Take the entries below and print only the lines from the one with "photo. | HTML | SELECT |" through the one with "submit | DELETE |", exactly as they stand, both ends included.

Source texts of formatted documents
_____

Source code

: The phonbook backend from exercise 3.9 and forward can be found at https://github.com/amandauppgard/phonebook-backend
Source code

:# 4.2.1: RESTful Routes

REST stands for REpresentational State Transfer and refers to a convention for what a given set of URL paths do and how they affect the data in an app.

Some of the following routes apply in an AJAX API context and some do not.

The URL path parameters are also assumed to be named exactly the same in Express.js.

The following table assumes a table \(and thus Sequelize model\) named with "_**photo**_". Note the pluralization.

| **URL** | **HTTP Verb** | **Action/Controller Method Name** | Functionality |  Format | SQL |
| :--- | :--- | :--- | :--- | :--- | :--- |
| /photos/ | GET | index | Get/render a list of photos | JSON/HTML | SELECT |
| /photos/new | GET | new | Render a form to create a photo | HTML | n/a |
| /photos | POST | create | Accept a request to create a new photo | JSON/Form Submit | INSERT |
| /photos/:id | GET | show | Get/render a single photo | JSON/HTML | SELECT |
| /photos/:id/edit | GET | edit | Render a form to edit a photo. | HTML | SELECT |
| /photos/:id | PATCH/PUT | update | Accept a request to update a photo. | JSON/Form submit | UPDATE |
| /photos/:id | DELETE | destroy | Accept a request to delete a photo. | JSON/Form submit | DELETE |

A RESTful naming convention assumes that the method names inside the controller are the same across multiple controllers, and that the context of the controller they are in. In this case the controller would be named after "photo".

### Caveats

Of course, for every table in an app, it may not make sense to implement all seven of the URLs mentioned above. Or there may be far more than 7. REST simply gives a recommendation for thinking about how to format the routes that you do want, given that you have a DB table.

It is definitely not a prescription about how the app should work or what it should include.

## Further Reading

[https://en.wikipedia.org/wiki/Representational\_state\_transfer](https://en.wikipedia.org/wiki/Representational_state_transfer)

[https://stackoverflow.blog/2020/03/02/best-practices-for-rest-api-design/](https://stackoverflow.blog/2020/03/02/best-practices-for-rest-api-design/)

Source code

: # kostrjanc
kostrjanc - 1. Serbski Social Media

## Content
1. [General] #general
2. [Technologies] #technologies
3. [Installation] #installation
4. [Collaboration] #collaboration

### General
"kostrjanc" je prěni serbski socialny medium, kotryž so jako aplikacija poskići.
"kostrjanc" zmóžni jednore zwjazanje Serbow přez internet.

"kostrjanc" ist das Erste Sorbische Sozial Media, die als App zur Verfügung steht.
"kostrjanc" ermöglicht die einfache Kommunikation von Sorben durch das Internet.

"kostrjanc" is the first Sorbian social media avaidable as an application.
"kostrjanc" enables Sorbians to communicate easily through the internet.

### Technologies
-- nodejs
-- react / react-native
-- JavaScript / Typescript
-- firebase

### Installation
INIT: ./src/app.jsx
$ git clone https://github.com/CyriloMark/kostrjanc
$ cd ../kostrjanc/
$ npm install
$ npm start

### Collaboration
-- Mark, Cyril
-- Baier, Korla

_____

- Exercise output -
| /photos/:id/edit | GET | edit | Render a form to edit a photo. | HTML | SELECT |
| /photos/:id | PATCH/PUT | update | Accept a request to update a photo. | JSON/Form submit | UPDATE |
| /photos/:id | DELETE | destroy | Accept a request to delete a photo. | JSON/Form submit | DELETE |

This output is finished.